The article reports that the A Level Content Advisory Board (ALCAB), which was meant to check on A-levels annually, ‘is to be registered as a dormant company after it was informed by the Department for Education that it would not receive any more substantive work until at least 2017, when the first students will sit the reformed A-levels.’
Now, the Department for Education is claiming that the ALCAB has simply completed its work for the moment. A DfE spokesman told me, ‘We will continue to involve universities in A-level reform. We asked the A Level Content Advisory Board to provide advice on subject content for maths and further maths, foreign languages and geography A-levels, and it successfully completed this work.’ While those close to Morgan stress that it will, if the Tories are back in government, be revived once the new A-levels are in place come 2017.
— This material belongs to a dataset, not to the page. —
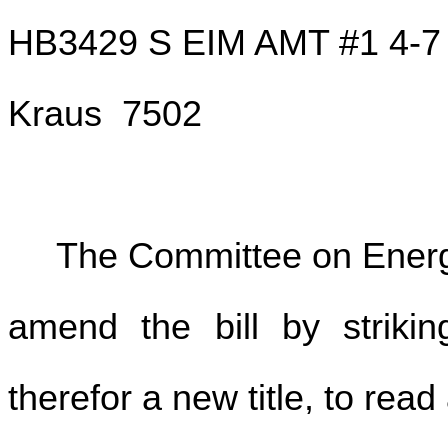
HB3429 S EIM AMT #1 4-7
Kraus 7502
The Committee on Energy
amend the bill by striking
therefor a new title, to read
But reading the letters between the ALCAB and Nicky Morgan, it is clear that it did not want to be made dormant. Morgan’s letter to its chair Professor Nigel Thrift acknowledges that he wanted it to keep ‘ticking-over’. As Thrift wrote to Morgan, ‘In most of the subjects which we have reviewed the new A-level content will be significantly different from that of the current qualification and it will only be after the first syllabuses and prototype assessments are developed and reviewed that we shall be able to be confident that our intentions have been realised.’
The cost of running the ALCAB are, in government terms, minimal. So, it seems highly regrettable that it is being made dormant rather than told to carry on with its important work. All those who want A-levels to be rigorous, and not dumbed down, should worry about this decision.